Page-level text extractions

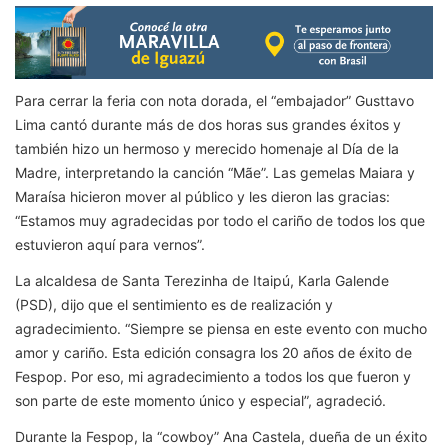
Para cerrar la feria con nota dorada, el “embajador” Gusttavo
Lima cantó durante más de dos horas sus grandes éxitos y
también hizo un hermoso y merecido homenaje al Día de la
Madre, interpretando la canción “Mãe”. Las gemelas Maiara y
Maraísa hicieron mover al público y les dieron las gracias:
“Estamos muy agradecidas por todo el cariño de todos los que
estuvieron aquí para vernos”.
La alcaldesa de Santa Terezinha de Itaipú, Karla Galende
(PSD), dijo que el sentimiento es de realización y
agradecimiento. “Siempre se piensa en este evento con mucho
amor y cariño. Esta edición consagra los 20 años de éxito de
Fespop. Por eso, mi agradecimiento a todos los que fueron y
son parte de este momento único y especial”, agradeció.
Durante la Fespop, la “cowboy” Ana Castela, dueña de un éxito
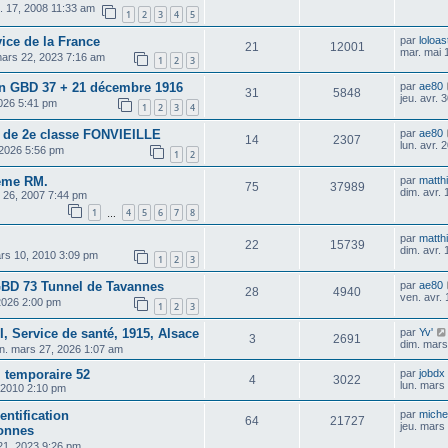
t. 17, 2008 11:33 am
1
2
3
4
5
ice de la France
par
loloas
21
12001
mar. mai 
mars 22, 2023 7:16 am
1
2
3
GBD 37 + 21 décembre 1916
par
ae80
31
5848
jeu. avr.
2026 5:41 pm
1
2
3
4
 de 2e classe FONVIEILLE
par
ae80
14
2307
lun. avr.
 2026 5:56 pm
1
2
1ème RM.
par
matthi
75
37989
dim. avr.
s 26, 2007 7:44 pm
1
4
5
6
7
8
…
par
matthi
22
15739
dim. avr.
rs 10, 2010 3:09 pm
1
2
3
BD 73 Tunnel de Tavannes
par
ae80
28
4940
ven. avr.
 2026 2:00 pm
1
2
3
I, Service de santé, 1915, Alsace
par
Yv'
3
2691
dim. mars
n. mars 27, 2026 1:07 am
l temporaire 52
par
jobdx
4
3022
lun. mars
, 2010 2:10 pm
ntification
par
michel
64
21727
jeu. mars
onnes
21, 2023 9:26 pm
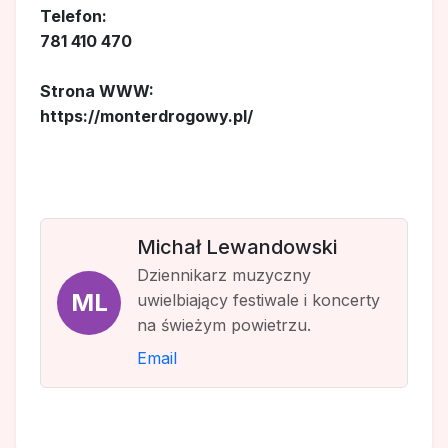
Telefon:
781 410 470
Strona WWW:
https://monterdrogowy.pl/
Michał Lewandowski
Dziennikarz muzyczny
ML
uwielbiający festiwale i koncerty
na świeżym powietrzu.
Email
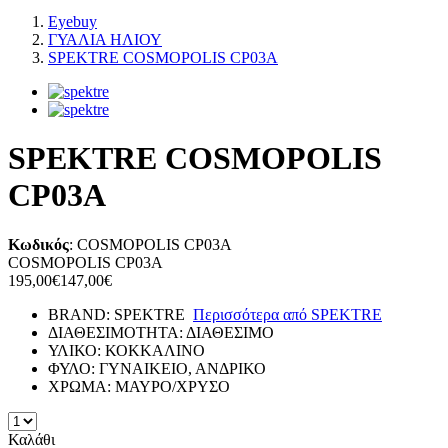
Eyebuy
ΓΥΑΛΙΑ ΗΛΙΟΥ
SPEKTRE COSMOPOLIS CP03A
SPEKTRE COSMOPOLIS
CP03A
Κωδικός
:
COSMOPOLIS CP03A
COSMOPOLIS CP03A
195,00€
147,00€
BRAND:
SPEKTRE
Περισσότερα από
SPEKTRE
ΔΙΑΘΕΣΙΜΟΤΗΤΑ:
ΔΙΑΘΕΣΙΜΟ
ΥΛΙΚΟ:
ΚΟΚΚΑΛΙΝΟ
ΦΥΛΟ:
ΓΥΝΑΙΚΕΙΟ, ΑΝΔΡΙΚΟ
ΧΡΩΜΑ:
ΜΑΥΡΟ/ΧΡΥΣΟ
Καλάθι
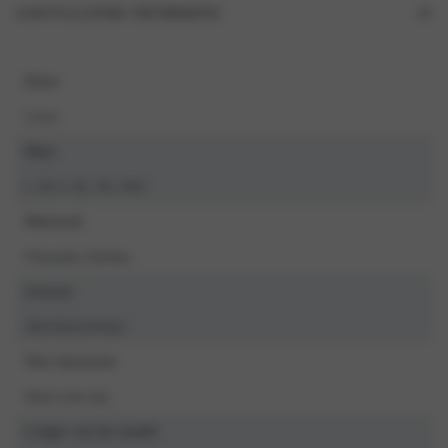
AANVULLENDE INFORMATIE
Kleur
Cerise
Maat
L, M, S, XL, XS, XXL
Materiaal
Polyamide, Elasthan
Seizoen
2024 Herfst/Winter
Was instructies
Hand wash only
Lengte van het model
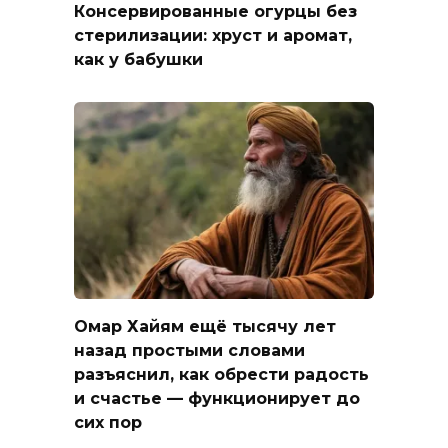
Консервированные огурцы без
стерилизации: хруст и аромат,
как у бабушки
Омар Хайям ещё тысячу лет
назад простыми словами
разъяснил, как обрести радость
и счастье — функционирует до
сих пор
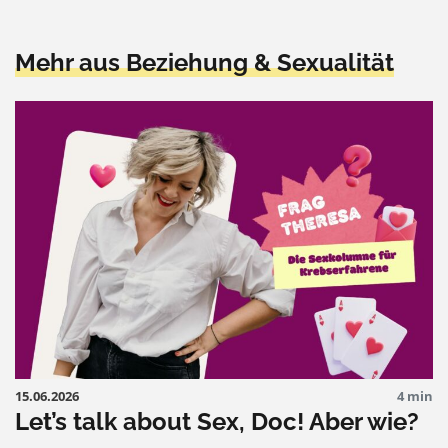
Mehr aus Beziehung & Sexualität
15.06.2026
4 min
Let’s talk about Sex, Doc! Aber wie?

> [Work request] Copy every line of the records above that contains the string "este", treating case as significant.

> [Answer]
agradecimiento. “Siempre se piensa en este evento con mucho
son parte de este momento único y especial”, agradeció.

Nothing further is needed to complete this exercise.